Correlated effects of clonidine on single-neuron activities in the gigantocellular reticular nucleus, arterial pressure and heart rate in the cat

In chloralose-urethane anesthetized cats, intravenous administration of clonidine (10 micrograms/kg) promoted an increase in single-neuron discharges in the gigantocellular reticular nucleus that exhibited a degree and time-course parallel to the hypotension and bradycardia produced by the imidazoline compound. This observation was taken to be a positive indication that clonidine may pharmacologically activate (or disinhibit) neurons in this reticular nucleus, which in turn elicits vasodepression and cardioinhibition.

Qualitative analysis of intracellular characteristics of spontaneous neurons in the nucleus reticularis gigantocellularis of the cat

The intracellular characteristics of spontaneous neurons in the nucleus reticularis gigantocellularis (NRGC) of cats were evaluated. Apart from an irregular pattern of spontaneous discharge, we demonstrated that out of 895 successfully impaled NRGC neurons, 744 had a relatively low transmembrane potential of -12 to -40 mV. Many reticular neurons manifested spontaneous pre-potentials and post-spike depolarizations, from which action potentials were observed to arise. It is discussed that the spontaneous nature of NRGC neuronal discharge may be the result of continuous presynaptic bombardments because of the special anatomic and physiologic features of the reticular formation. Alternatively, the NRGC neurons may possess pacemaker-like membrane properties.

Alpha-Adrenergic and 5-hydroxytryptaminergic receptor stimulants as new antihypertensive drugs, with observations on involvement of opiate receptors

Cardiovascular actions of central alpha-adrenergic and 5-hydroxytryptaminergic stimulants are discussed in terms of overall effects, correlation of various activities, receptor activation and side-effects. The involvement of opiate receptors in their actions is also examined.

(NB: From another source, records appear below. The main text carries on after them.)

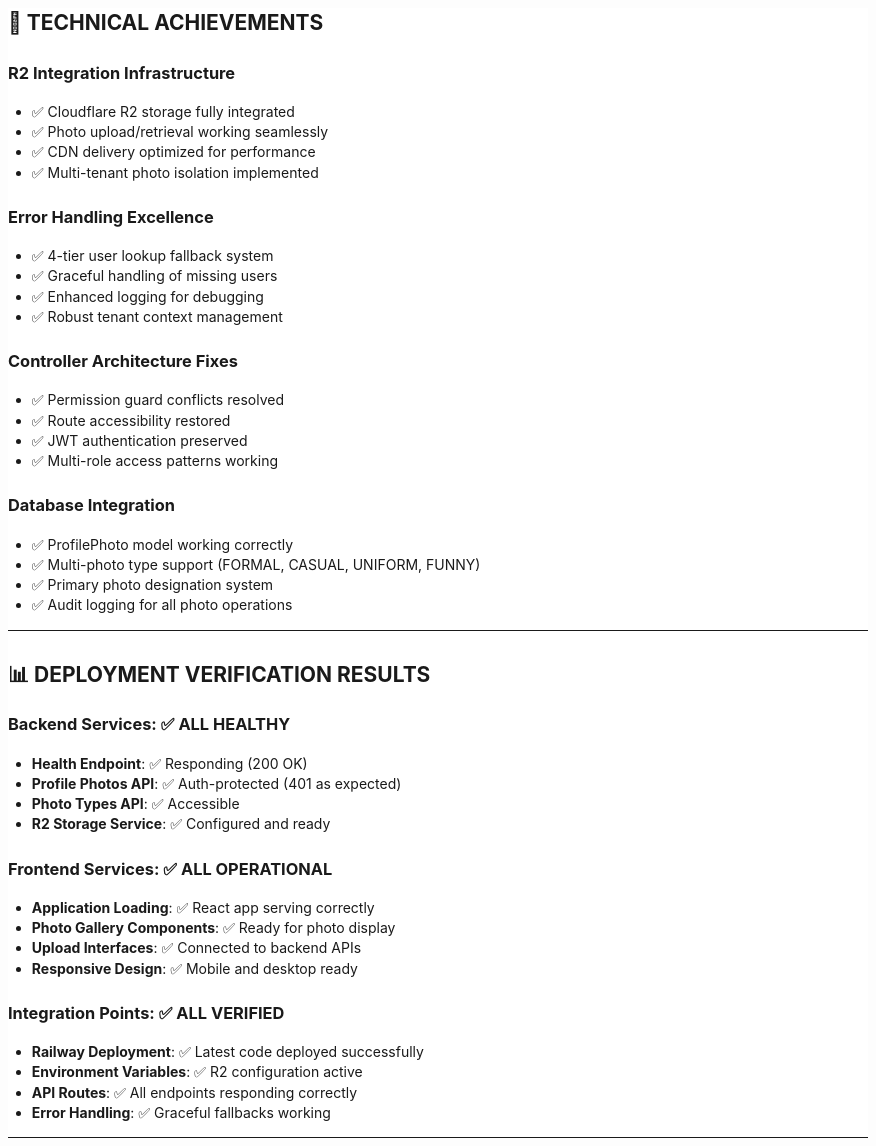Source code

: ## 🚀 TECHNICAL ACHIEVEMENTS

### **R2 Integration Infrastructure**
- ✅ Cloudflare R2 storage fully integrated
- ✅ Photo upload/retrieval working seamlessly
- ✅ CDN delivery optimized for performance
- ✅ Multi-tenant photo isolation implemented

### **Error Handling Excellence**
- ✅ 4-tier user lookup fallback system
- ✅ Graceful handling of missing users
- ✅ Enhanced logging for debugging
- ✅ Robust tenant context management

### **Controller Architecture Fixes**
- ✅ Permission guard conflicts resolved
- ✅ Route accessibility restored  
- ✅ JWT authentication preserved
- ✅ Multi-role access patterns working

### **Database Integration**
- ✅ ProfilePhoto model working correctly
- ✅ Multi-photo type support (FORMAL, CASUAL, UNIFORM, FUNNY)
- ✅ Primary photo designation system
- ✅ Audit logging for all photo operations

---

## 📊 DEPLOYMENT VERIFICATION RESULTS

### **Backend Services**: ✅ ALL HEALTHY
- **Health Endpoint**: ✅ Responding (200 OK)
- **Profile Photos API**: ✅ Auth-protected (401 as expected)
- **Photo Types API**: ✅ Accessible
- **R2 Storage Service**: ✅ Configured and ready

### **Frontend Services**: ✅ ALL OPERATIONAL  
- **Application Loading**: ✅ React app serving correctly
- **Photo Gallery Components**: ✅ Ready for photo display
- **Upload Interfaces**: ✅ Connected to backend APIs
- **Responsive Design**: ✅ Mobile and desktop ready

### **Integration Points**: ✅ ALL VERIFIED
- **Railway Deployment**: ✅ Latest code deployed successfully
- **Environment Variables**: ✅ R2 configuration active
- **API Routes**: ✅ All endpoints responding correctly
- **Error Handling**: ✅ Graceful fallbacks working

---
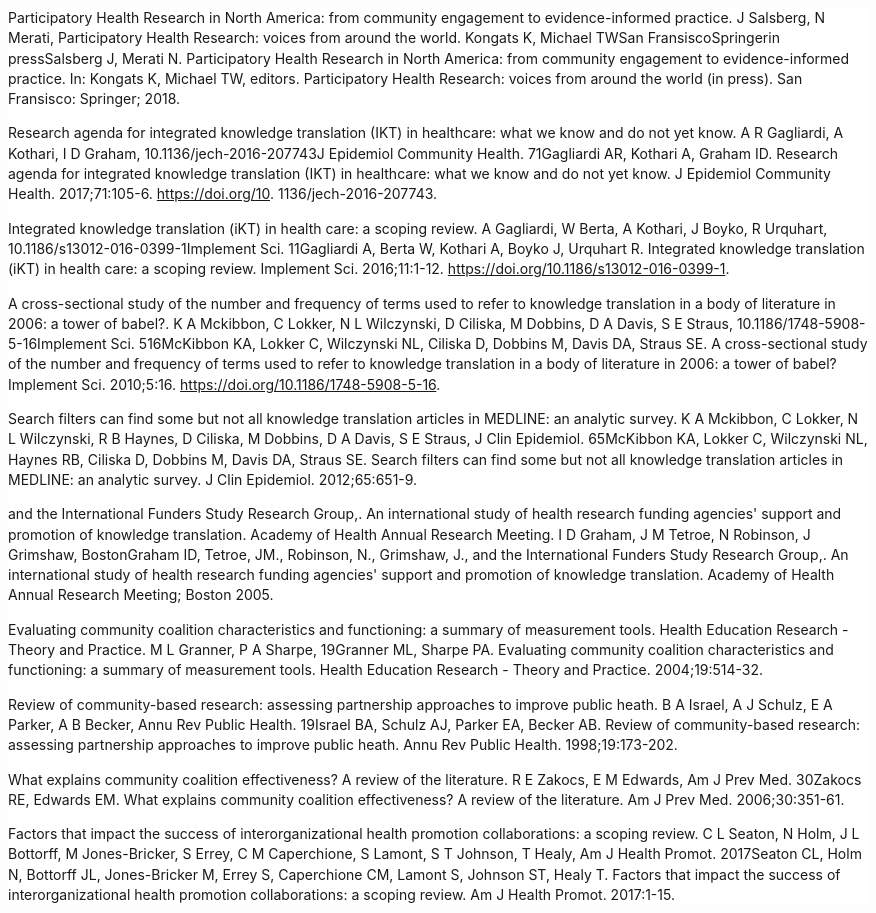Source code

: Participatory Health Research in North America: from community engagement to evidence-informed practice. J Salsberg, N Merati, Participatory Health Research: voices from around the world. Kongats K, Michael TWSan FransiscoSpringerin pressSalsberg J, Merati N. Participatory Health Research in North America: from community engagement to evidence-informed practice. In: Kongats K, Michael TW, editors. Participatory Health Research: voices from around the world (in press). San Fransisco: Springer; 2018.

Research agenda for integrated knowledge translation (IKT) in healthcare: what we know and do not yet know. A R Gagliardi, A Kothari, I D Graham, 10.1136/jech-2016-207743J Epidemiol Community Health. 71Gagliardi AR, Kothari A, Graham ID. Research agenda for integrated knowledge translation (IKT) in healthcare: what we know and do not yet know. J Epidemiol Community Health. 2017;71:105-6. https://doi.org/10. 1136/jech-2016-207743.

Integrated knowledge translation (iKT) in health care: a scoping review. A Gagliardi, W Berta, A Kothari, J Boyko, R Urquhart, 10.1186/s13012-016-0399-1Implement Sci. 11Gagliardi A, Berta W, Kothari A, Boyko J, Urquhart R. Integrated knowledge translation (iKT) in health care: a scoping review. Implement Sci. 2016;11:1-12. https://doi.org/10.1186/s13012-016-0399-1.

A cross-sectional study of the number and frequency of terms used to refer to knowledge translation in a body of literature in 2006: a tower of babel?. K A Mckibbon, C Lokker, N L Wilczynski, D Ciliska, M Dobbins, D A Davis, S E Straus, 10.1186/1748-5908-5-16Implement Sci. 516McKibbon KA, Lokker C, Wilczynski NL, Ciliska D, Dobbins M, Davis DA, Straus SE. A cross-sectional study of the number and frequency of terms used to refer to knowledge translation in a body of literature in 2006: a tower of babel? Implement Sci. 2010;5:16. https://doi.org/10.1186/1748-5908-5-16.

Search filters can find some but not all knowledge translation articles in MEDLINE: an analytic survey. K A Mckibbon, C Lokker, N L Wilczynski, R B Haynes, D Ciliska, M Dobbins, D A Davis, S E Straus, J Clin Epidemiol. 65McKibbon KA, Lokker C, Wilczynski NL, Haynes RB, Ciliska D, Dobbins M, Davis DA, Straus SE. Search filters can find some but not all knowledge translation articles in MEDLINE: an analytic survey. J Clin Epidemiol. 2012;65:651-9.

and the International Funders Study Research Group,. An international study of health research funding agencies' support and promotion of knowledge translation. Academy of Health Annual Research Meeting. I D Graham, J M Tetroe, N Robinson, J Grimshaw, BostonGraham ID, Tetroe, JM., Robinson, N., Grimshaw, J., and the International Funders Study Research Group,. An international study of health research funding agencies' support and promotion of knowledge translation. Academy of Health Annual Research Meeting; Boston 2005.

Evaluating community coalition characteristics and functioning: a summary of measurement tools. Health Education Research -Theory and Practice. M L Granner, P A Sharpe, 19Granner ML, Sharpe PA. Evaluating community coalition characteristics and functioning: a summary of measurement tools. Health Education Research - Theory and Practice. 2004;19:514-32.

Review of community-based research: assessing partnership approaches to improve public heath. B A Israel, A J Schulz, E A Parker, A B Becker, Annu Rev Public Health. 19Israel BA, Schulz AJ, Parker EA, Becker AB. Review of community-based research: assessing partnership approaches to improve public heath. Annu Rev Public Health. 1998;19:173-202.

What explains community coalition effectiveness? A review of the literature. R E Zakocs, E M Edwards, Am J Prev Med. 30Zakocs RE, Edwards EM. What explains community coalition effectiveness? A review of the literature. Am J Prev Med. 2006;30:351-61.

Factors that impact the success of interorganizational health promotion collaborations: a scoping review. C L Seaton, N Holm, J L Bottorff, M Jones-Bricker, S Errey, C M Caperchione, S Lamont, S T Johnson, T Healy, Am J Health Promot. 2017Seaton CL, Holm N, Bottorff JL, Jones-Bricker M, Errey S, Caperchione CM, Lamont S, Johnson ST, Healy T. Factors that impact the success of interorganizational health promotion collaborations: a scoping review. Am J Health Promot. 2017:1-15.
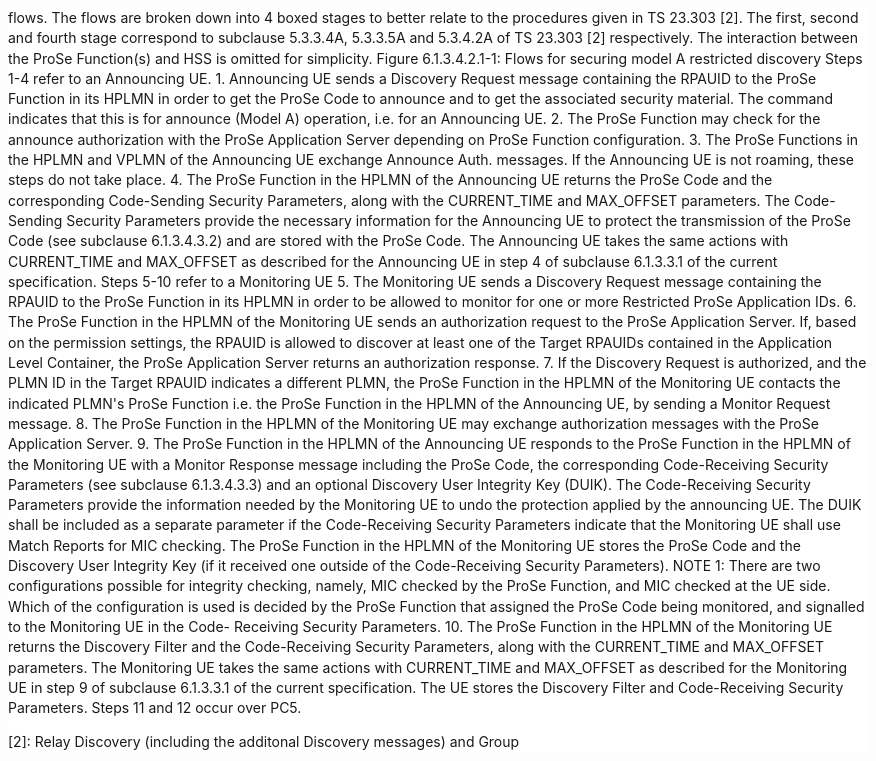 flows.
The flows are broken down into 4 boxed stages to better relate to the
procedures given in TS 23.303 [2]. The first, second and fourth stage
correspond to subclause 5.3.3.4A, 5.3.3.5A and 5.3.4.2A of TS 23.303 [2]
respectively. The interaction between the ProSe Function(s) and HSS is omitted
for simplicity.
Figure 6.1.3.4.2.1-1: Flows for securing model A restricted discovery
Steps 1-4 refer to an Announcing UE.
1\. Announcing UE sends a Discovery Request message containing the RPAUID to
the ProSe Function in its HPLMN in order to get the ProSe Code to announce and
to get the associated security material. The command indicates that this is
for announce (Model A) operation, i.e. for an Announcing UE.
2\. The ProSe Function may check for the announce authorization with the ProSe
Application Server depending on ProSe Function configuration.
3\. The ProSe Functions in the HPLMN and VPLMN of the Announcing UE exchange
Announce Auth. messages. If the Announcing UE is not roaming, these steps do
not take place.
4\. The ProSe Function in the HPLMN of the Announcing UE returns the ProSe
Code and the corresponding Code-Sending Security Parameters, along with the
CURRENT_TIME and MAX_OFFSET parameters. The Code-Sending Security Parameters
provide the necessary information for the Announcing UE to protect the
transmission of the ProSe Code (see subclause 6.1.3.4.3.2) and are stored with
the ProSe Code. The Announcing UE takes the same actions with CURRENT_TIME and
MAX_OFFSET as described for the Announcing UE in step 4 of subclause 6.1.3.3.1
of the current specification.
Steps 5-10 refer to a Monitoring UE
5\. The Monitoring UE sends a Discovery Request message containing the RPAUID
to the ProSe Function in its HPLMN in order to be allowed to monitor for one
or more Restricted ProSe Application IDs.
6\. The ProSe Function in the HPLMN of the Monitoring UE sends an
authorization request to the ProSe Application Server. If, based on the
permission settings, the RPAUID is allowed to discover at least one of the
Target RPAUIDs contained in the Application Level Container, the ProSe
Application Server returns an authorization response.
7\. If the Discovery Request is authorized, and the PLMN ID in the Target
RPAUID indicates a different PLMN, the ProSe Function in the HPLMN of the
Monitoring UE contacts the indicated PLMN's ProSe Function i.e. the ProSe
Function in the HPLMN of the Announcing UE, by sending a Monitor Request
message.
8\. The ProSe Function in the HPLMN of the Monitoring UE may exchange
authorization messages with the ProSe Application Server.
9\. The ProSe Function in the HPLMN of the Announcing UE responds to the ProSe
Function in the HPLMN of the Monitoring UE with a Monitor Response message
including the ProSe Code, the corresponding Code-Receiving Security Parameters
(see subclause 6.1.3.4.3.3) and an optional Discovery User Integrity Key
(DUIK). The Code-Receiving Security Parameters provide the information needed
by the Monitoring UE to undo the protection applied by the announcing UE. The
DUIK shall be included as a separate parameter if the Code-Receiving Security
Parameters indicate that the Monitoring UE shall use Match Reports for MIC
checking. The ProSe Function in the HPLMN of the Monitoring UE stores the
ProSe Code and the Discovery User Integrity Key (if it received one outside of
the Code-Receiving Security Parameters).
NOTE 1: There are two configurations possible for integrity checking, namely,
MIC checked by the ProSe Function, and MIC checked at the UE side. Which of
the configuration is used is decided by the ProSe Function that assigned the
ProSe Code being monitored, and signalled to the Monitoring UE in the Code-
Receiving Security Parameters.
10\. The ProSe Function in the HPLMN of the Monitoring UE returns the
Discovery Filter and the Code-Receiving Security Parameters, along with the
CURRENT_TIME and MAX_OFFSET parameters. The Monitoring UE takes the same
actions with CURRENT_TIME and MAX_OFFSET as described for the Monitoring UE in
step 9 of subclause 6.1.3.3.1 of the current specification. The UE stores the
Discovery Filter and Code-Receiving Security Parameters.
Steps 11 and 12 occur over PC5.

[2]: Relay Discovery (including the additonal Discovery messages) and Group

Morphine suppression of bradycardia induced by electrical stimulation of gigantocellular reticular nucleus in the cat

In chloralose-urethane-anesthetized cats, intravertebral injection of morphine (1,2 and 4 mg/kg) promoted a drastic suppression of the bradycardia elicited by stimulating the medullary gigantocelular reticular nucleus (GRN). The degree of blockadge of GRN-induced cardioinhibition was directly dependent upon the dose of morphine and inversely related to the reticular stimulus train intensity and pulse frequency. The possibility that the GRM may be a site of action for morphine in its production of hypotension and bradycardia was discussed.